A Learning Framework for Diverse Legged Robot Locomotion Using Barrier-Based Style Rewards
Gijeong Kim, Yong-Hoon Lee, Hae-Won Park
TL;DR
This paper tackles the challenge of teaching a single quadruped robot to operate in diverse locomotion modes (quadruped, tripod, and biped) while performing multiple tasks. It introduces a barrier-based learning framework that uses a relaxed logarithmic barrier reward to softly constrain motion style (gait, foot clearance, body height, joint posture), enabling flexible gait adjustments during training. The method combines gait encoding, mode-dependent barrier constraints, and a concurrent, multi-critic PPO training regime with sim-to-real transfer, and demonstrates fast learning and strong performance on the KAIST HOUND family, including high obstacle clearance and bipedal speed with load.
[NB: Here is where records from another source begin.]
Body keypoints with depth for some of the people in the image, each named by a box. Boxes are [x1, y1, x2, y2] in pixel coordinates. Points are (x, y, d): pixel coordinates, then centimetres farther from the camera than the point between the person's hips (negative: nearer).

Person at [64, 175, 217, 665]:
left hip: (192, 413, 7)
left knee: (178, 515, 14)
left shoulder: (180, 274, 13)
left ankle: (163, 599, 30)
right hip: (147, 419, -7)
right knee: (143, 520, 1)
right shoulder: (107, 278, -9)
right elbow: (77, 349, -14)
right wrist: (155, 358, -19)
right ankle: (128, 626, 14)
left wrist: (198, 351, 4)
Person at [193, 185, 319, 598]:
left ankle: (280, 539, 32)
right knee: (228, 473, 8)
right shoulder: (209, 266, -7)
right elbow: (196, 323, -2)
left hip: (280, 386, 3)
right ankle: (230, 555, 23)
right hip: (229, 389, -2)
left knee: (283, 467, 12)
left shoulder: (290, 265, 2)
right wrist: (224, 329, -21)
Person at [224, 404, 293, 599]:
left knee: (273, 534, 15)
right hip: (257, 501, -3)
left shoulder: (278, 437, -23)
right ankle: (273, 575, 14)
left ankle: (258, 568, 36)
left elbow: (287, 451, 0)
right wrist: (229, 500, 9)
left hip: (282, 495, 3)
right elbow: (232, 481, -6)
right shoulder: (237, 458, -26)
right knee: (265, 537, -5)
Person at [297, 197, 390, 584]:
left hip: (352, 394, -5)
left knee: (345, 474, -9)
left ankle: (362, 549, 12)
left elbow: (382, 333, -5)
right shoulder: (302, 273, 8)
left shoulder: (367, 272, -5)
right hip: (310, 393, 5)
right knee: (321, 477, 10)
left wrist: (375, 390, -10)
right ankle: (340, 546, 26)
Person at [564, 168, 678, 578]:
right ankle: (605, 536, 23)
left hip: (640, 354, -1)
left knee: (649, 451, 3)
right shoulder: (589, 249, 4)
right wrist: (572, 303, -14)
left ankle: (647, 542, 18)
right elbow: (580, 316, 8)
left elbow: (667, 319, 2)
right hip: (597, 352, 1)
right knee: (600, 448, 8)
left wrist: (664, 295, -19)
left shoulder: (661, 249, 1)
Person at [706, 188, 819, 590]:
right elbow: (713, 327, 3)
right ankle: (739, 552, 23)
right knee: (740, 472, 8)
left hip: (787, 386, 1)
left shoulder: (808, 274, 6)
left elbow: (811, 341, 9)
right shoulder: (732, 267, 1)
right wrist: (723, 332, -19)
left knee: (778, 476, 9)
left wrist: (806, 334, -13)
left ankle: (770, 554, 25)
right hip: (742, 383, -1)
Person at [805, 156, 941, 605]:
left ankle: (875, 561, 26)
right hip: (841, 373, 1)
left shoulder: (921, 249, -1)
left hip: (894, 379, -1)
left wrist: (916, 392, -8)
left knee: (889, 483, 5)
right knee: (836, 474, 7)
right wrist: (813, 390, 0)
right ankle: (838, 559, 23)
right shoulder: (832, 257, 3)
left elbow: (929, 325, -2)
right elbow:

This approach offers a scalable path toward versatile, natural locomotion in legged robots without heavy reliance on exteroceptive sensing or extensive reward engineering, with clear real-world impact for search-and-rescue, exploration, and human-robot interaction scenarios.
Abstract
This work introduces a model-free reinforcement learning framework that enables various modes of motion (quadruped, tripod, or biped) and diverse tasks for legged robot locomotion. We employ a motion-style reward based on a relaxed logarithmic barrier function as a soft constraint, to bias the learning process toward the desired motion style, such as gait, foot clearance, joint position, or body height. The predefined gait cycle is encoded in a flexible manner, facilitating gait adjustments throughout the learning process. Extensive experiments demonstrate that KAIST HOUND, a 45 kg robotic system, can achieve biped, tripod, and quadruped locomotion using the proposed framework; quadrupedal capabilities include traversing uneven terrain, galloping at 4.67 m/s, and overcoming obstacles up to 58 cm (67 cm for HOUND2); bipedal capabilities include running at 3.6 m/s, carrying a 7.5 kg object, and ascending stairs-all performed without exteroceptive input.